ECLI:NL:HR:2025:184
Hoge Raad
- Cassatie
- Rechtspraak.nl
Discriminatie bij aftrek specifieke zorgkosten voor ivf-behandeling door homostellen
In deze zaak heeft de Hoge Raad op 7 februari 2025 uitspraak gedaan in een cassatieprocedure over de aftrek van specifieke zorgkosten in de inkomstenbelasting voor een homostel dat deelgenomen heeft aan een ivf-behandeling. De belanghebbende, vertegenwoordigd door G.J. Berentschot, had in zijn aangifte voor het jaar 2016 kosten van $ 167.000 voor deelname aan een eiceldonatie- en draagmoederschapsprogramma opgevoerd als persoonsgebonden aftrek.
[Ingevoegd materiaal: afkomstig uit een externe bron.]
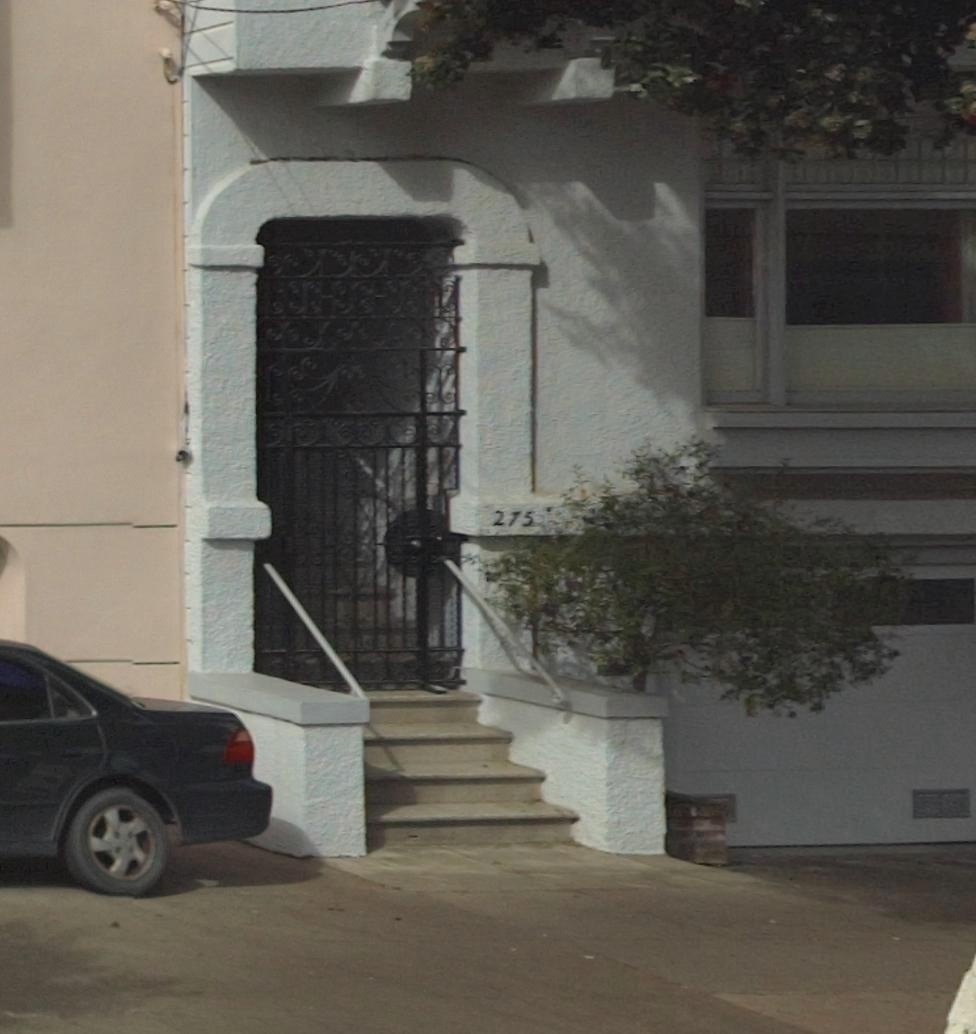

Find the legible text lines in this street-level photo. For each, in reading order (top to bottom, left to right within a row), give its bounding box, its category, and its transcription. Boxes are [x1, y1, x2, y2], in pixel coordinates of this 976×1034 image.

De Inspecteur weigerde deze aftrek, omdat de uitgaven volgens hem niet voldeden aan de voorwaarden van de aftrekregeling voor specifieke zorgkosten, aangezien er geen ziekte of invaliditeit was vastgesteld bij de belanghebbende of zijn partner.
Het Gerechtshof Arnhem-Leeuwarden had eerder geoordeeld dat de aftrekregeling in strijd was met het verdragsrechtelijke discriminatieverbod, omdat homostellen niet dezelfde fiscale behandeling kregen als heterostellen. Het Hof stelde vast dat heterostellen na twaalf maanden onbeschermde geslachtsgemeenschap automatisch als 'ziek' worden beschouwd, terwijl dit voor homostellen niet geldt. De Hoge Raad heeft deze uitspraak echter verworpen en geoordeeld dat de wetgever een onderscheid mag maken tussen 'zieken' en 'gezonden' belastingplichtigen, en dat de aftrekregeling voor specifieke zorgkosten niet in strijd is met het discriminatieverbod.
De Hoge Raad concludeerde dat de wetgever een redelijke en objectieve rechtvaardiging heeft voor het onderscheid dat wordt gemaakt tussen heterostellen en homostellen in de toepassing van de aftrekregeling. De Hoge Raad verklaarde het beroep in cassatie ongegrond, waarmee de eerdere uitspraken van het Hof en de Inspecteur werden bevestigd. Dit arrest heeft belangrijke implicaties voor de fiscale behandeling van homostellen in Nederland, vooral in het kader van zorgkosten en discriminatie.